==== Provided data ====

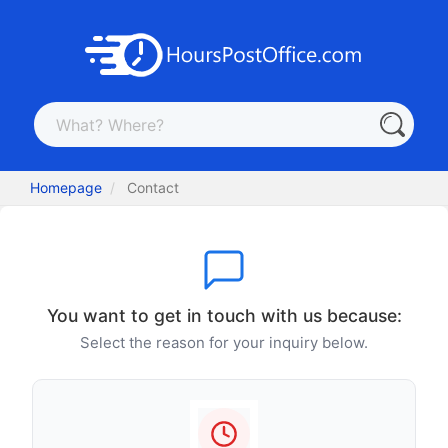
Homepage
Contact
You want to get in touch with us because:
Select the reason for your inquiry below.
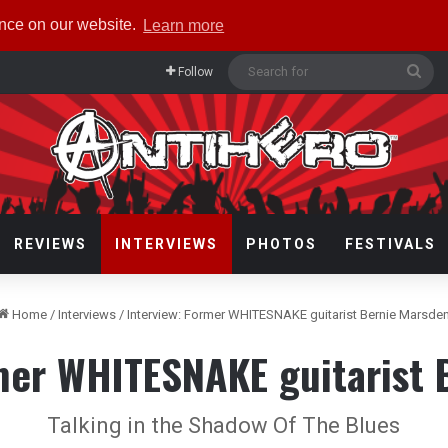
ence on our website.
Learn more
Sea
Follow
for
REVIEWS
INTERVIEWS
PHOTOS
FESTIVALS
Home
/
Interviews
/
Interview: Former WHITESNAKE guitarist Bernie Marsde
rmer WHITESNAKE guitarist 
Talking in the Shadow Of The Blues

====

_Exercise:_ For the word "WHITESNAKE", count the lines in the records that contain it. Give the number and no other words.

_Response area:_ 2